The last mistake that can be made is using retirement funds or savings to pay for college. A retirement fund is to be used in a later period in life; it shouldn’t be used in order to pay for college. Savings funds shouldn’t be used throughout college; a saving fund is an emergency fund which could be used to pay for a payment for loans, but it shouldn’t be used in college.
“There are always rainy days, but when you’re in college it happens more,” said Alyta Phinazee, a sophomore at Mercy College. “When I had no money in my regular bank account, I didn’t want to ask my parents, so I took it from my savings account. It is a bad habit. Now there is less money in my savings account from when I started college. And its hard to put it back.”
The bottom line is there are multiple mistakes students can make with their money in college. For more information on how to avoid these mistakes, consult a financial advisor in Mercy Hall or your PACT mentor.

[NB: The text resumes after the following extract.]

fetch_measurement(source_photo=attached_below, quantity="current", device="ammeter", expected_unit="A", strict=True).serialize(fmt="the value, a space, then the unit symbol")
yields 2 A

Students should try hard to avoid these five major mistakes, but students should look into one smart decision of trying to pay for loans while they are in college.
About 56 percent of people enrolled in Sallie Mae’s Smart Option Student Loan plans are now paying their loans while still in school, according to a report from the private student loan lender. Whenever someone enrolled in the program begins to pay loans back, those students receive a total of two percent back in rewards. This loan plan paid about $2 million in awards since 2010, which shows that there were about $100 million in payments that have been made by students still in school during 2012.
“Paying for college is a significant commitment for any family, and in many cases it is a student’s first opportunity to participate in a major financial decision,” said Charlie Rocha, senior vice president at Sallie Mae. “We’ve designed our loan program to promote financial responsibility by encouraging families not to wait until graduation to start loan payments, even nominal ones, and rewarding them for it.”
Faith Rodriguez, a sophomore at Mercy College, only takes out loans in the fall semesters, but she says she is going to pay for them in the future. “I plan to live with my mom for a little bit when I get out of college, so it won’t be too much of a struggle because there will be fewer bills to pay for. That is when I will worry about paying for loans.”
Everyone has a different post-graduate plan but another mistake that should be avoided is leaving loans to pile up until you have no choice but to pay them. Try to get a head start, and you will thank yourself later, added Rocha.